I used to think meringues were hard to make but these were so easy and really customizable. To get a good meringue, having a stand mixer is really crucial. Castor (or superfine) sugar is put in the oven for 5 mins at 400 until it just starts to melt. During those 5 mins, the egg whites get whipped on high until they form stiff peaks. The timing works out perfectly; once the sugar comes out of the oven, it's added to the egg whites by heaping tablespoon until gone and then mixed on high until this beautiful, marshmellow-y sheen is made.

I went a little rogue on mine and added pumpkin pie spice and cinnamon to the batter and then dusted them with cocoa powder once they were cooled. Always fun to try something new and not waste ingredients!


Sunday, we did a lot of cleaning. The house was very overdue for it and also my sanity needed it. I was made acutely aware of how much my body is changing that day by a - how much my back hurt after cleaning and b - the very first appearance of stretch marks on my belly. I made it this far without them and thankfully they are still small, only beginning to leech out from my ever-shallower belly button. And yes, even though it's a myth and there really isn't much you can do about getting them, I've started slathering lotion on twice a day in the hopes they won't grow.

I know it seems like I probably gripe a lot about pregnancy. I hope it doesn't come off that way. It's very weird and it's a lot of change all at once, but I am so happy about it. Saturday marked 3 months until my due date which simultaneously thrills and scares the absolute shit out of me. Carl asked me the other night if pregnancy was everything I thought it would be to which I'm like...I guess? It's something you can't really anticipate how you're going to feel going through the motions. I'm very Switzerland about it; I don't diehard love pregnancy but I also don't hate it, at all. I know there are some women who absolutely love being pregnant; it all depends on how your pregnancy goes I suppose.

I certainly can't complain; while I don't love everything that's happening to me, I love her to death. I had a dream/nightmare Sunday morning that she was stillborn and I panicked the whole morning until she started moving regularly. The minute that stick tells you what's to come, you care.
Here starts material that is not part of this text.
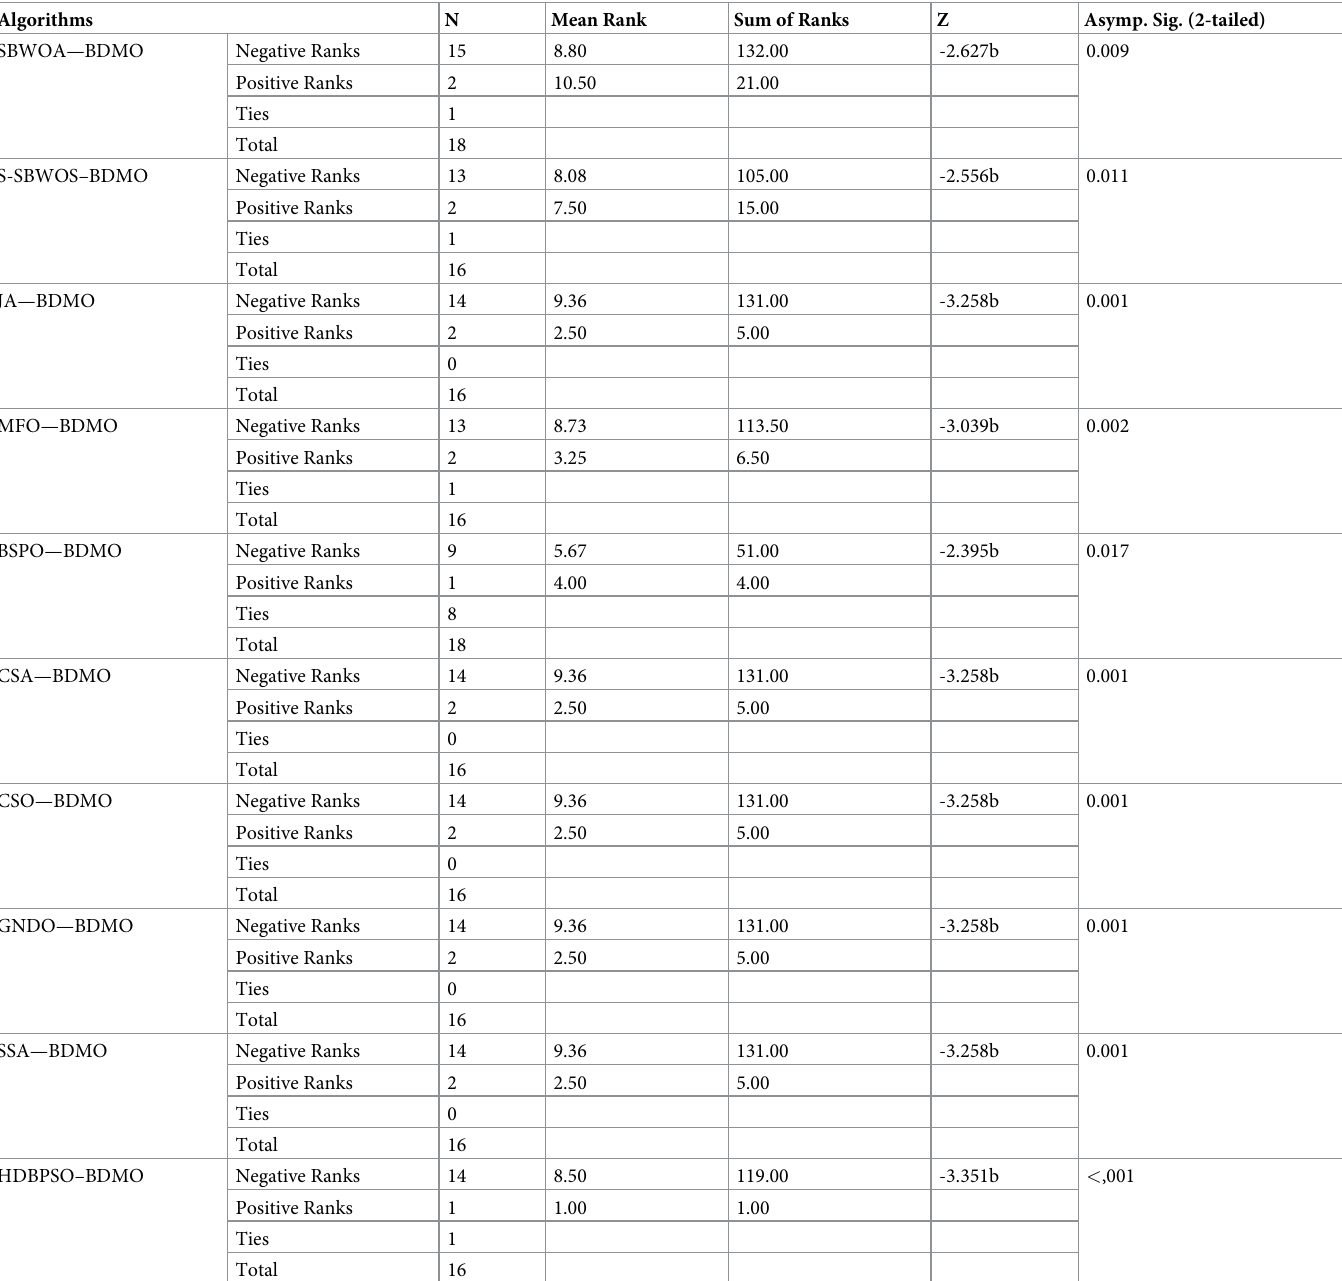
Table 8. Results of Wilcoxon sign test on validation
You become aware...you become a parent.

After cleaning, we relaxed a bit and then my parents came up to go out to dinner with us. It was nice of them to do so, especially coming off cape on a Sunday of a very beach-weather weekend. They had to grab a bunch of things of theirs we had, but most importantly, my chalkboard from the wedding to be used at my shower next weekend.

Yes, I know about my shower. I am a jerk. It was supposed to be a surprise but I am a really, really difficult person to surprise to begin with and I'm also nosy. I happened to find out completely by accident and all the details are still a surprise; I just know the day, which is great because now I won't show up in my best sweatpants.

Also, be sure to send me lots of luck - tomorrow is my 3-hour glucose test and we are team #nogestationaldiabetes. If you can believe it, this is my last full week of the second trimester. 10 weeks from now,  I could deliver at any time. Not scary or anything.